X Company Launches The Everyday Robot Project with Trash-Sorting Robots

X Company, Alphabet's team for "moonshot projects," has designed robots to sort compost, recycling, and landfill waste, reducing waste contamination to less than five percent.

25.11.2019 | by Reve Fisher
Photo by X Company
Photo by X Company

Alphabet, Google’s parent company, has revealed its latest endeavour to make science fiction into reality—The Everyday Robot Project.

Led by X Company, the Everyday Robot Project has been underway for years with the “moonshot goal” of creating a general-purpose learning robot. As modern-day robots are expensive and geared towards industrial means, X Company is hoping to create an affordable robot that can be taught to help anyone.

According to the company, constructing robots to function in unpredictable, constantly changing human environments is a complex feat. While people can combine several skills, such as understanding, acting and navigating to accomplish a goal, robots generally need a lot of coding to do the same.

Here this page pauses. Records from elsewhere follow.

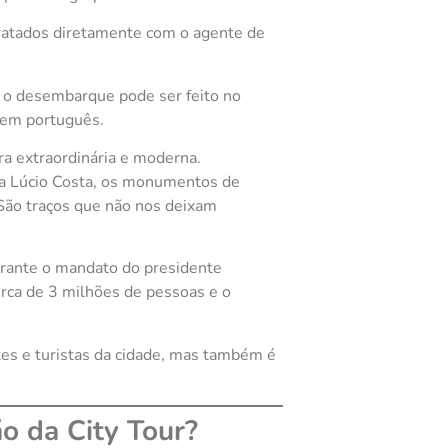
ratados diretamente com o agente de
 o desembarque pode ser feito no
o em português.
ra extraordinária e moderna.
ta Lúcio Costa, os monumentos de
. São traços que não nos deixam
 durante o mandato do presidente
erca de 3 milhões de pessoas e o
es e turistas da cidade, mas também é
ão da City Tour?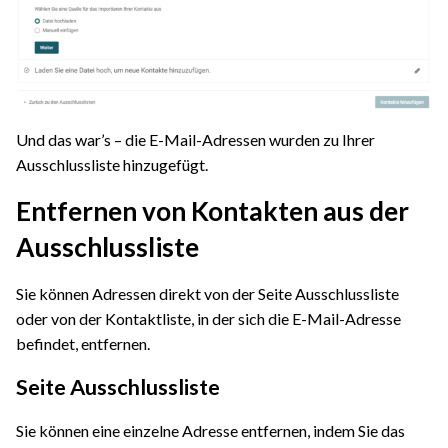
Und das war’s – die E-Mail-Adressen wurden zu Ihrer
Ausschlussliste hinzugefügt.
Entfernen von Kontakten aus der
Ausschlussliste
Sie können Adressen direkt von der Seite Ausschlussliste
oder von der Kontaktliste, in der sich die E-Mail-Adresse
befindet, entfernen.
Seite Ausschlussliste
Sie können eine einzelne Adresse entfernen, indem Sie das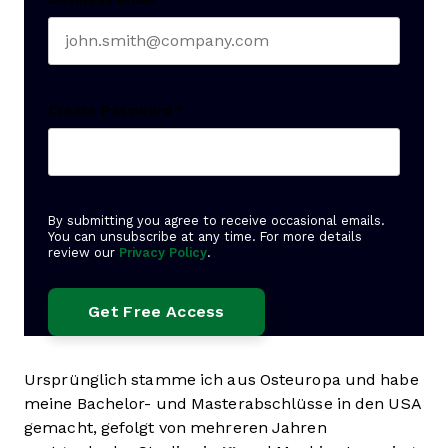
Create Password
*
By submitting you agree to receive occasional emails.
You can unsubscribe at any time. For more details
review our
Privacy Policy
.
Ursprünglich stamme ich aus Osteuropa und habe
meine Bachelor- und Masterabschlüsse in den USA
gemacht, gefolgt von mehreren Jahren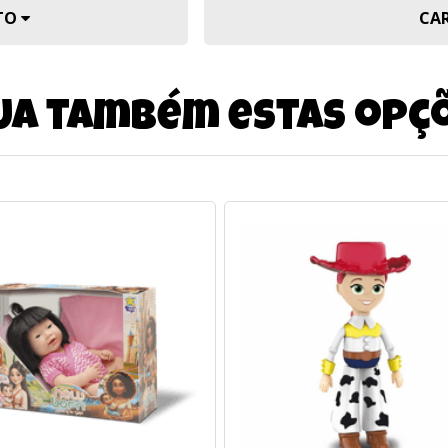
UTO
CA
ja também estas opç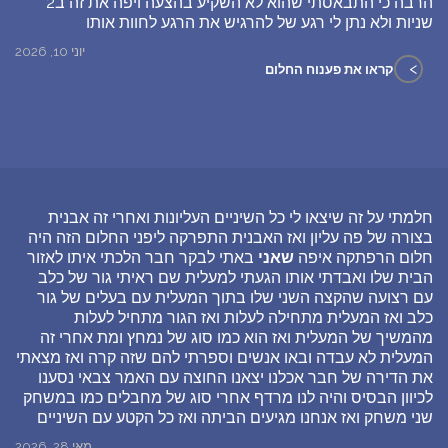
הרבה כי התבאסתי שהוא לא השקיע בהצעה ויפה את זה ב2
שניות ולא נתן לי רגע של להרגיש את הרגע לחוות אותו
יוני 10, 2026
>
קראו את פענוח החלום
חלמתי על זה שיצאו לי כל השיניים העליונות ואחרי זה אבנית
בצורה של פה עליון ואז האבנית התפרקה ליפני החלום הזה היה
חלום הרפתקה איפה
שאני
באתי לבקר חבר הלכתי איתו לאזור
הבית שלו ואבדתי אותו הגעתי למעלית שם ראיתי גור של כלב
עם רצועה שהקצה השני שלו בתוך המעלית עם בעלים של גור
כלב ואז המעלית מתחילה לעלות ואז הגור מתחיל לעלות
מהמשיך של המעלית ואז הוא כמו סוג של נמחץ ומת אחרי זה
המעלית לא עבדה ובאו אנשים וספרתי להם שזה קרה ואז מצאתי
את הדירה של חבר אכלנו יצאנו החוצה עם האמר צבאי נסענו
לכיוון הבסיס והיה לנו מרדף אחרי סוג של מחבלים כמו במשחק
שני משחק ואז אנחנו מגיעים הביתה ואז כל הקטע עם השיניים
מאי 28, 2026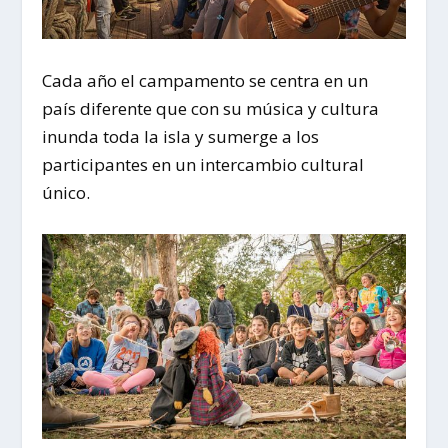
Cada año el campamento se centra en un
país diferente que con su música y cultura
inunda toda la isla y sumerge a los
participantes en un intercambio cultural
único.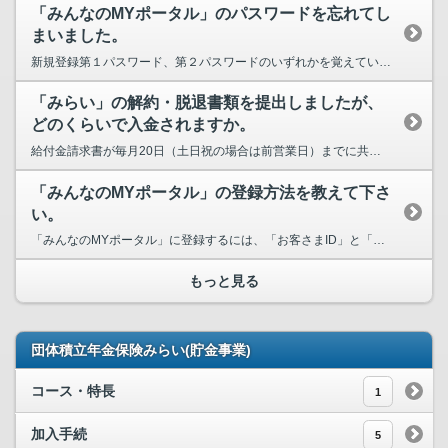
「みんなのMYポータル」のパスワードを忘れてし
まいました。
新規登録第１パスワード、第２パスワードのいずれかを覚えている場合は、「みんなのMYポータル」画...
「みらい」の解約・脱退書類を提出しましたが、
どのくらいで入金されますか。
給付金請求書が毎月20日（土日祝の場合は前営業日）までに共済センターに到着し、不備等がなければ...
「みんなのMYポータル」の登録方法を教えて下さ
い。
「みんなのMYポータル」に登録するには、「お客さまID」と「初回アクセスコード」が必要です。登...
もっと見る
団体積立年金保険みらい(貯金事業)
コース・特長
1
加入手続
5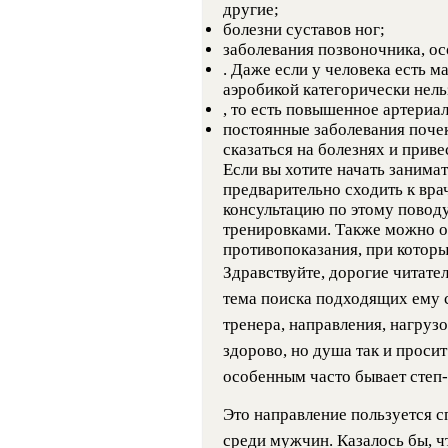
другие;
болезни суставов ног;
заболевания позвоночника, ос
. Даже если у человека есть ма
аэробикой категорически нель
, то есть повышенное артериа
постоянные заболевания поче
сказаться на болезнях и прив
Если вы хотите начать занимат
предварительно сходить к вра
консультацию по этому поводу
тренировками. Также можно об
противопоказания, при которы
Здравствуйте, дорогие читате
тема поиска подходящих ему 
тренера, направления, нагрузо
здорово, но душа так и проси
особенным часто бывает степ-
Это направление пользуется 
среди мужчин. Казалось бы, ч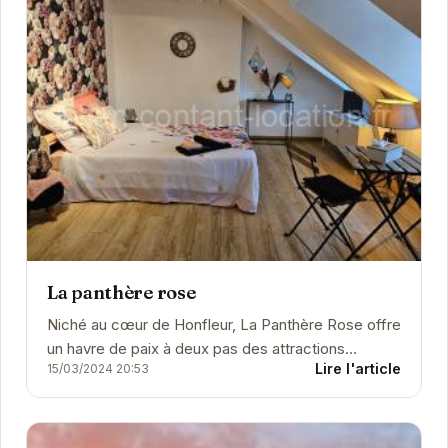
La panthère rose
Niché au cœur de Honfleur, La Panthère Rose offre
un havre de paix à deux pas des attractions
Lire l'article
15/03/2024 20:53
principales.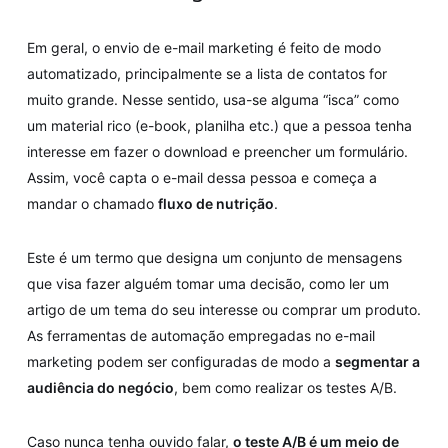
Em geral, o envio de e-mail marketing é feito de modo
automatizado, principalmente se a lista de contatos for
muito grande. Nesse sentido, usa-se alguma “isca” como
um material rico (e-book, planilha etc.) que a pessoa tenha
interesse em fazer o download e preencher um formulário.
Assim, você capta o e-mail dessa pessoa e começa a
mandar o chamado
fluxo de nutrição
.
Este é um termo que designa um conjunto de mensagens
que visa fazer alguém tomar uma decisão, como ler um
artigo de um tema do seu interesse ou comprar um produto.
As ferramentas de automação empregadas no e-mail
marketing podem ser configuradas de modo a
segmentar a
audiência do negócio
, bem como realizar os testes A/B.
Caso nunca tenha ouvido falar,
o teste A/B é um meio de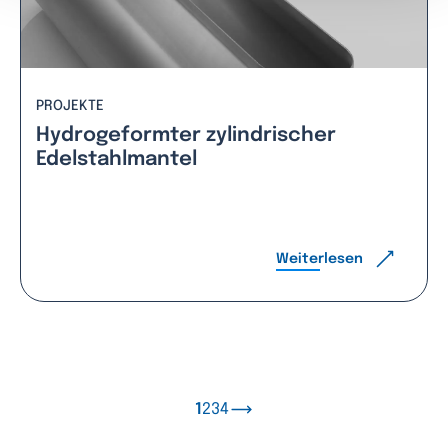
PROJEKTE
Hydrogeformter zylindrischer
Edelstahlmantel
Weiterlesen
1
2
3
4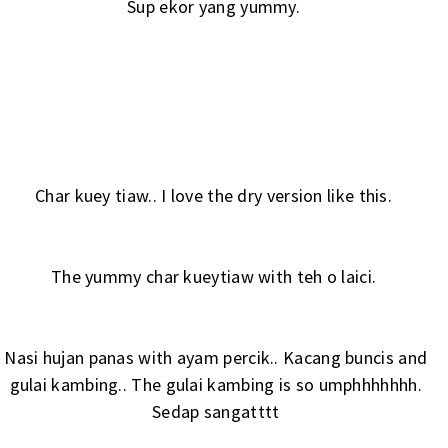
Sup ekor yang yummy.
Char kuey tiaw.. I love the dry version like this.
The yummy char kueytiaw with teh o laici.
Nasi hujan panas with ayam percik.. Kacang buncis and
gulai kambing.. The gulai kambing is so umphhhhhhh.
Sedap sangatttt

“For robots to be useful in everyday environments we need to move away from painstakingly coding them to do specific and structured tasks in exactly the right way at exactly the right time,” wrote Alphabet X robotics project lead Hans Peter Brondmo in a Medium post. “We have concluded that you have to teach machines to perform helpful tasks; you cannot program them.”

In the early days of the initiative, back in 2015 and 2016, X Company collaborated with Google AI, ultimately showing that robots could learn how to carry out a task. By human demonstration, from shared experience and simulating robots in the cloud, the team investigated how to train robots to function in the real world.

Over the past few months, X Company has been running an experiment for the robots to perform a useful task: sorting trash in workplace environments. The robots set out to divide cups, bottles, snack wrappers and more items across landfill, recycling and compost bins.

“Everyone has put waste into the wrong bin at some point, whether as an ‘oops’ or because our mind was somewhere else,” Brondmo explained. “As a result, contaminated items that could have been composted or recycled have to be sent to landfill. In a typical office, no one sifts through items to check for contamination, so this felt like a valuable problem to put our robots to work on.”

Several machine learning techniques were used to teach the robots, such as simulation, reinforcement learning, and collaborative learning. Every night, thousands of virtual robots practice sorting in a virtual environment in a cloud simulator. Later, real robots were trained to fine-tune their sorting skills. The real-world training and the simulated training data are then integrated and shared with the rest of the robots, teaching them all in the process.

The X Company robots are now capable of sorting trash with a waste contamination level of under five percent—a fraction of the 20 percent shown by humans. Brondmo explained that these results are promising for two main reasons. One, the team was able to create a system that uses a robot’s abilities to do something useful. Two, the robots demonstrate that it’s possible to learn real-world tasks by just practicing—no extensive coding required.

“It will be years before the helpful robots we imagine are here, but we’re looking forward to sharing more robot adventures along the way.”